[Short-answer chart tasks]
○ ○ ○ ○

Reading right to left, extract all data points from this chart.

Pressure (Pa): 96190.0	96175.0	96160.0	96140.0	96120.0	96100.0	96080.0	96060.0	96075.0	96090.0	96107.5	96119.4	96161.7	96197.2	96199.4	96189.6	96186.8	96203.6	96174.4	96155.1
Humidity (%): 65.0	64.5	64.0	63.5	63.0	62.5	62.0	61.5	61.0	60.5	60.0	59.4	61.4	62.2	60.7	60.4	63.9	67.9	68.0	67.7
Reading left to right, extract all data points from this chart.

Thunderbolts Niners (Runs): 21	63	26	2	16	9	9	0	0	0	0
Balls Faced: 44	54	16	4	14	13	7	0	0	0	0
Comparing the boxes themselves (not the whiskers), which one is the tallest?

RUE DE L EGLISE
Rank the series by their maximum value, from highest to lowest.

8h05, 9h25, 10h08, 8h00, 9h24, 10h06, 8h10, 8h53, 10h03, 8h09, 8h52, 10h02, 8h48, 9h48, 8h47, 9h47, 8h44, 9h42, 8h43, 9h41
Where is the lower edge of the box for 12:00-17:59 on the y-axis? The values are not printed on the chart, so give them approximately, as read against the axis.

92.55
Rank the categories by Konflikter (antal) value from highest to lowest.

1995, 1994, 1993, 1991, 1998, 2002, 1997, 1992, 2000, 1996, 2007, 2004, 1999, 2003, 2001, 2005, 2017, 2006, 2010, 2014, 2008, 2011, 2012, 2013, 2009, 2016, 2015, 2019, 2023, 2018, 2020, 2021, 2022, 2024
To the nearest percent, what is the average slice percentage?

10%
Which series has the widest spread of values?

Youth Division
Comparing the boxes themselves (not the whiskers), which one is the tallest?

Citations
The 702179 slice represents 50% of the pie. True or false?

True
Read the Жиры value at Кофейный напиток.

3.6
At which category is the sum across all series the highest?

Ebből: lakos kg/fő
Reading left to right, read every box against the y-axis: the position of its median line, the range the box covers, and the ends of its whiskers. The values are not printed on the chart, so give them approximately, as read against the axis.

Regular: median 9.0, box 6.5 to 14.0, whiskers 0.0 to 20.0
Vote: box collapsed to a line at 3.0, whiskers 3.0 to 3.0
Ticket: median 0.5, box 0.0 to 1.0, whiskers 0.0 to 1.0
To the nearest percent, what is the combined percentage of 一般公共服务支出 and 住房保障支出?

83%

○ ○ ○ ○

### What the task asks
Copy the lines of the data above exactly, starting at the line that contains "Regular: median 9.0, box" and ending at the last line of the data, with both ends included.

### Exercise solution
Regular: median 9.0, box 6.5 to 14.0, whiskers 0.0 to 20.0
Vote: box collapsed to a line at 3.0, whiskers 3.0 to 3.0
Ticket: median 0.5, box 0.0 to 1.0, whiskers 0.0 to 1.0
To the nearest percent, what is the combined percentage of 一般公共服务支出 and 住房保障支出?

83%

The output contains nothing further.